Because of Mercury's proximity to the Sun, solar radiation pressure is much stronger there than near Earth. This pressure pushes neutral atoms away from Mercury, producing a comet-like tail behind the planet. Sodium is the tail's primary component and has been detected more than 24 million km (1000 R_{M}) from the planet. The sodium tail expands rapidly, reaching a diameter of about 20,000 km at a distance of 17,500 km from Mercury. In 2009, MESSENGER also detected calcium and magnesium in the tail, although these elements were observed only within 8 R_{M} of the planet.

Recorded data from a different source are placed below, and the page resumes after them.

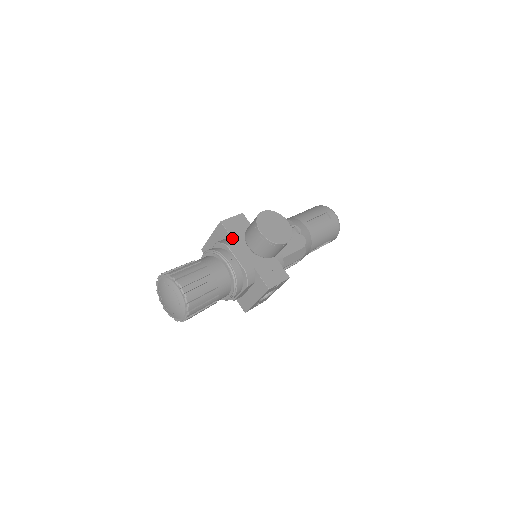
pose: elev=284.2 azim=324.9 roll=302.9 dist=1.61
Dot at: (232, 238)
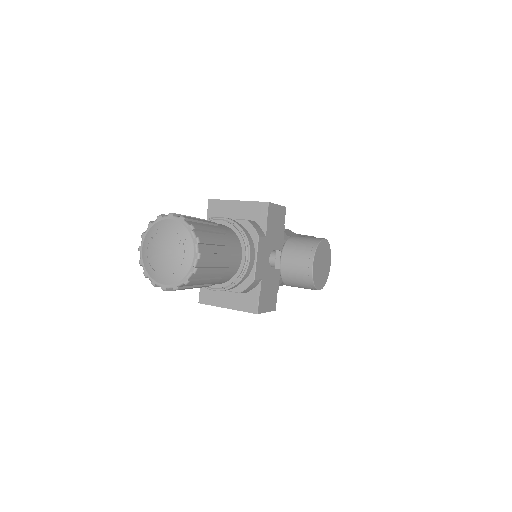
Dot at: (266, 230)
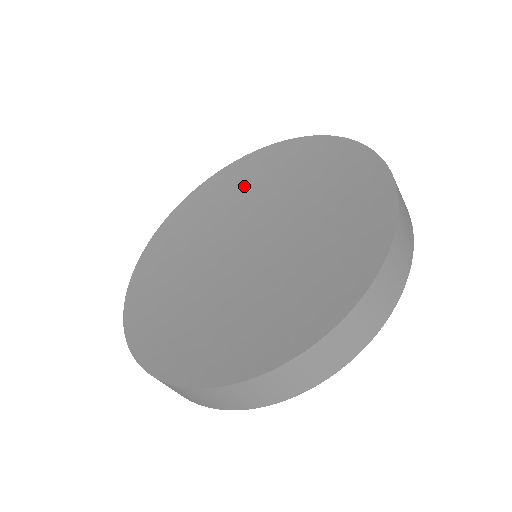
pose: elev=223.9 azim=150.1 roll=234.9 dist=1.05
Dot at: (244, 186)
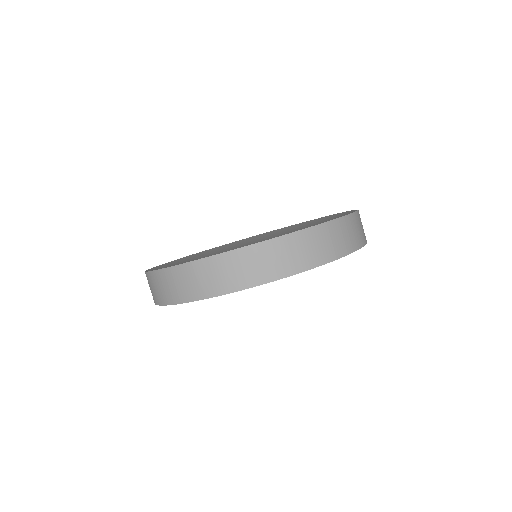
Dot at: occluded
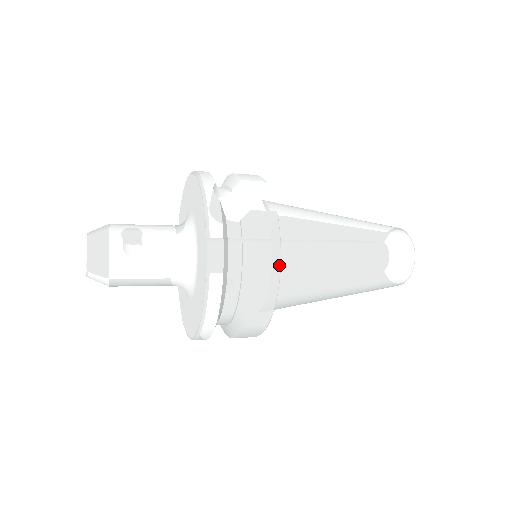
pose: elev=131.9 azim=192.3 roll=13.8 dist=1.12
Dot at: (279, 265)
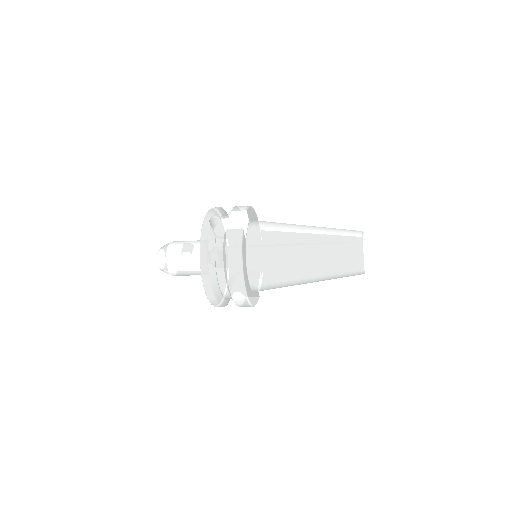
Dot at: (241, 260)
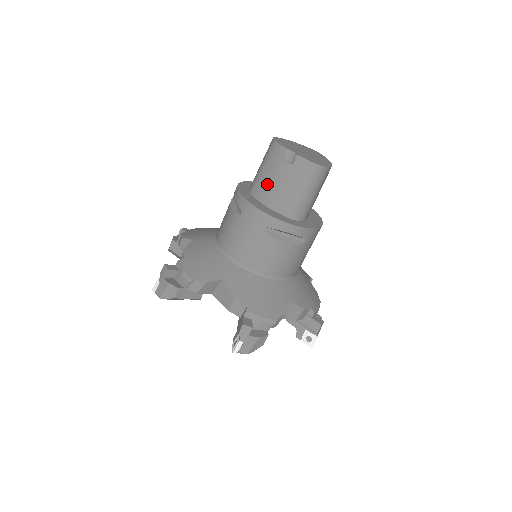
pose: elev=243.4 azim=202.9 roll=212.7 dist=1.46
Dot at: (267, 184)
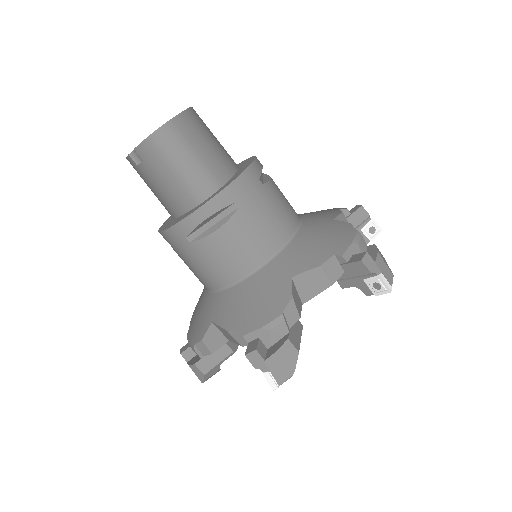
Dot at: (160, 198)
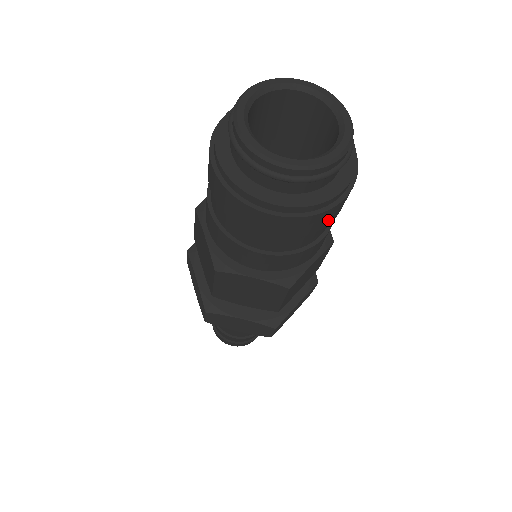
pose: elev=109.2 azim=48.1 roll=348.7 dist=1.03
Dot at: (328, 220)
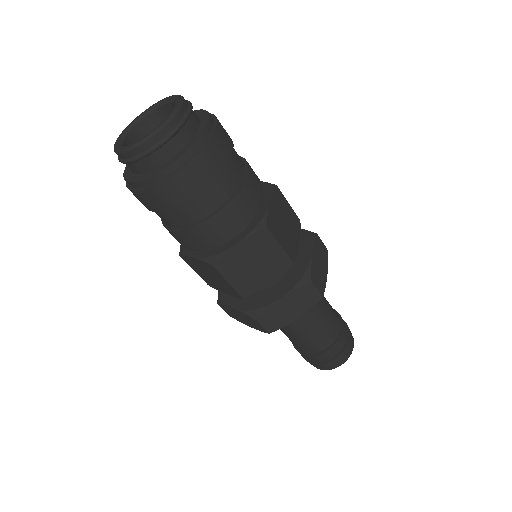
Dot at: (182, 192)
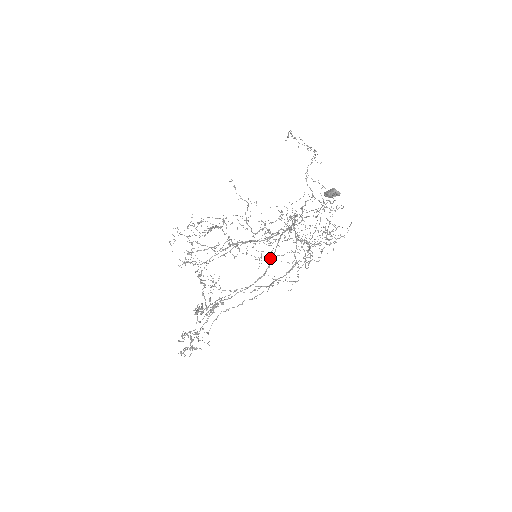
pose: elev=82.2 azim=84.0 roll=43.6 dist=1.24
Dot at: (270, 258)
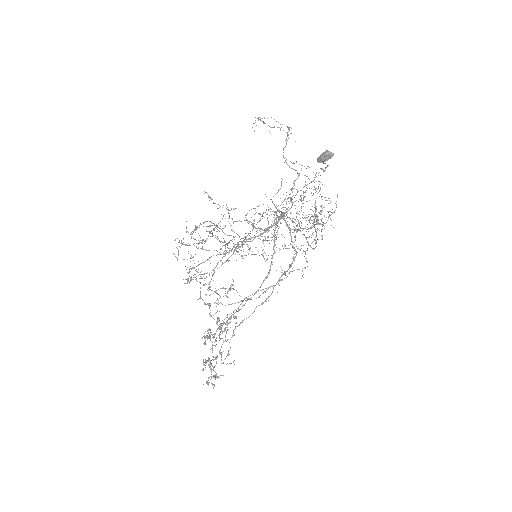
Dot at: (267, 258)
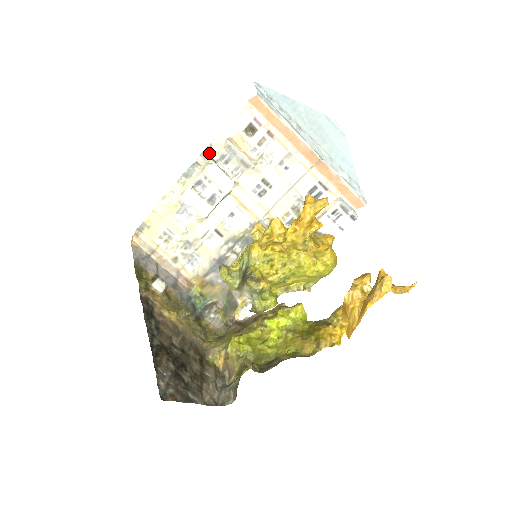
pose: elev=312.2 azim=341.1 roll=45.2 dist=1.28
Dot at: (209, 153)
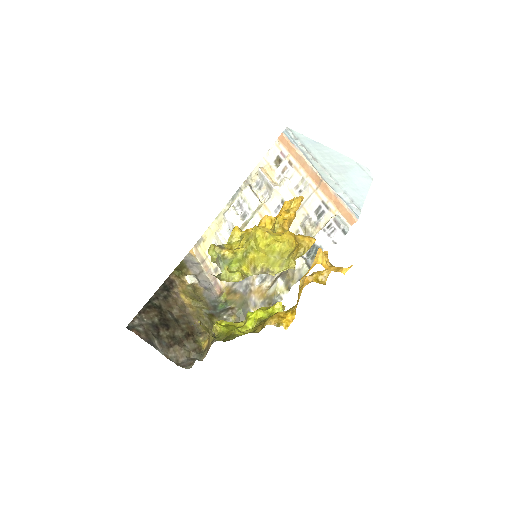
Dot at: (249, 181)
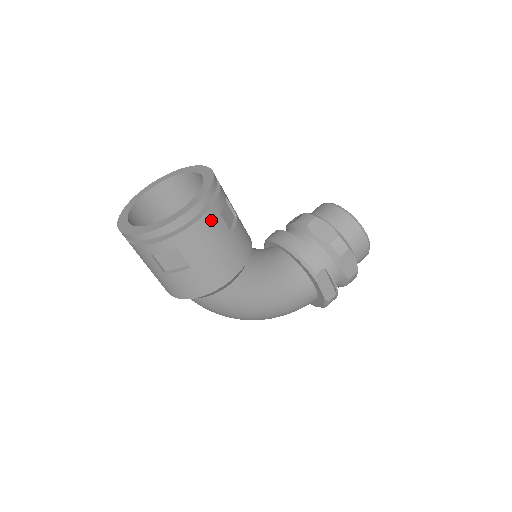
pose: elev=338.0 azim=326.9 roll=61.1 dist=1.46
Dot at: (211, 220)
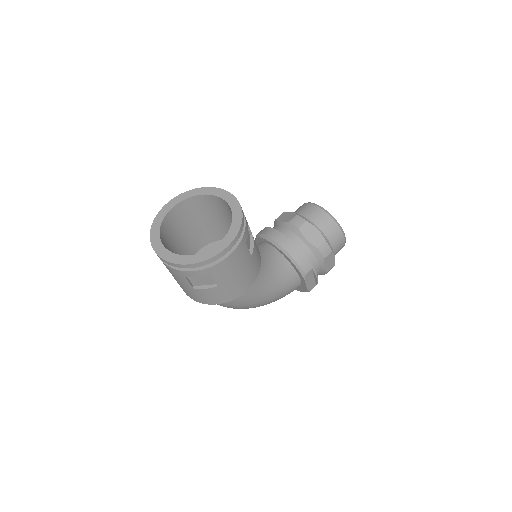
Dot at: (240, 251)
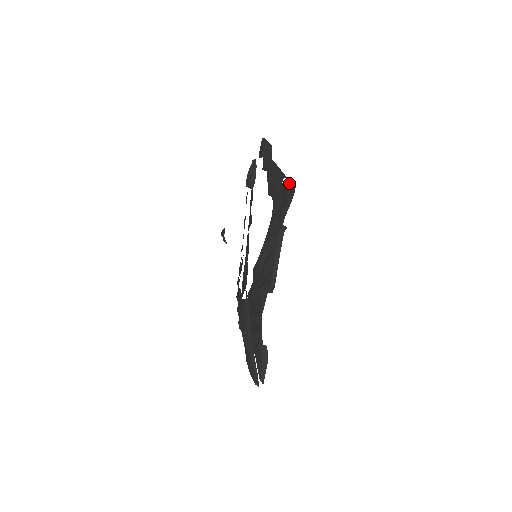
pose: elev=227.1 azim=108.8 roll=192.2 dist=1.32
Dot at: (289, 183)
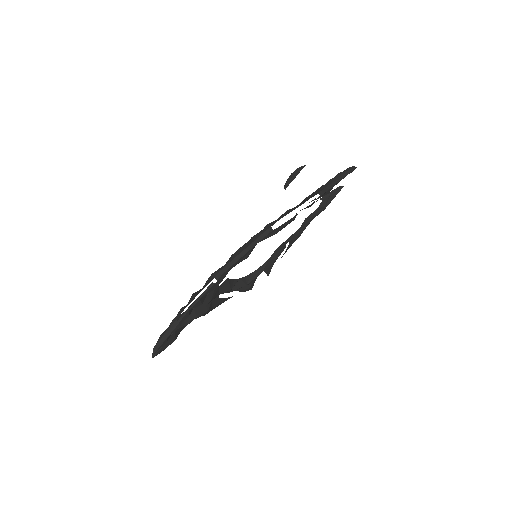
Dot at: (310, 196)
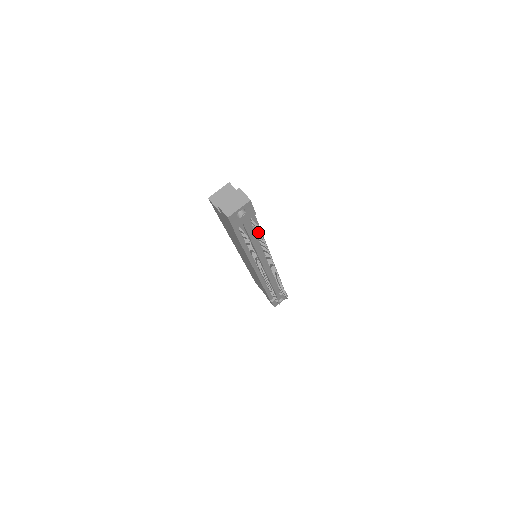
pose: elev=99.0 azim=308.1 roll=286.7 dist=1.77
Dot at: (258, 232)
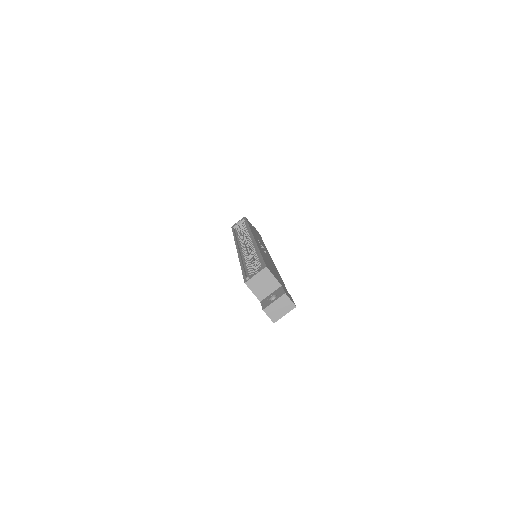
Dot at: occluded
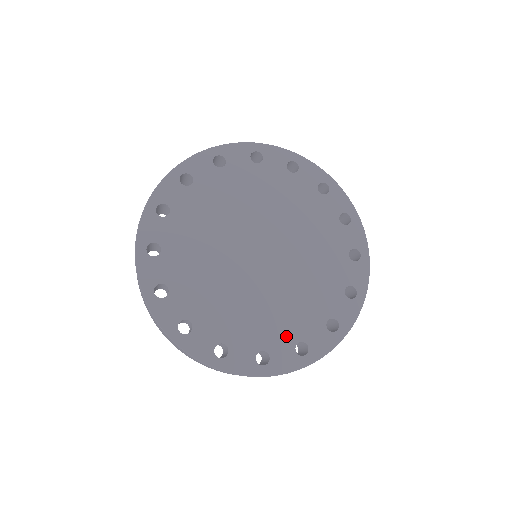
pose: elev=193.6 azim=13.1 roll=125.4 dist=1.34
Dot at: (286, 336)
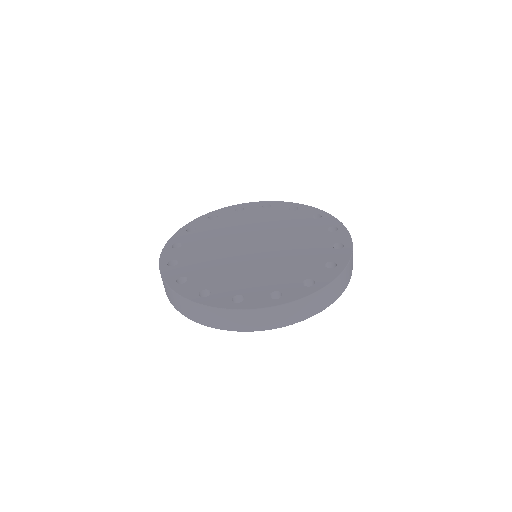
Dot at: (323, 250)
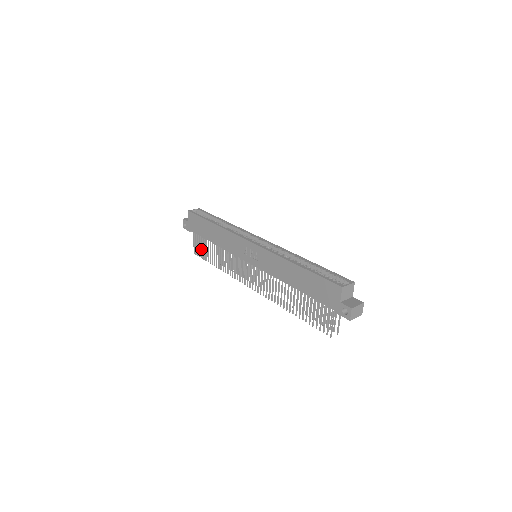
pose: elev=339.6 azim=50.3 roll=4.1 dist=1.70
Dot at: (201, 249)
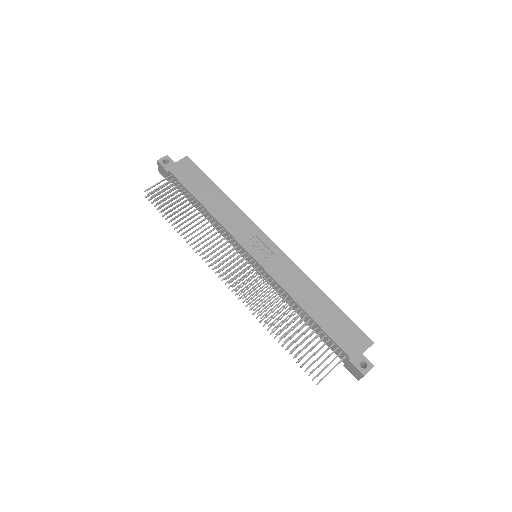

== Observation difficulties ==
Mercury is the least explored of the inner planets because of the challenges involved in observing and reaching it. As seen from Earth, Mercury always appears close to the Sun, making observations difficult. The Hubble Space Telescope and other space-based observatories have highly sensitive instruments that can observe faint and distant objects, but they cannot be pointed directly at the Sun because its intense radiation could damage their sensors.

Spacecraft missions that fly past or orbit Mercury can provide detailed observations of the planet. Although Mercury is closer to Earth than Pluto, reaching it from Earth requires a significant amount of energy. As a spacecraft approaches the Sun, it accelerates under the Sun's gravity, requiring it to perform additional maneuvers to reduce its velocity and enter an orbit around Mercury. These maneuvers consume propellant that could otherwise be replaced by additional scientific instruments or other spacecraft hardware.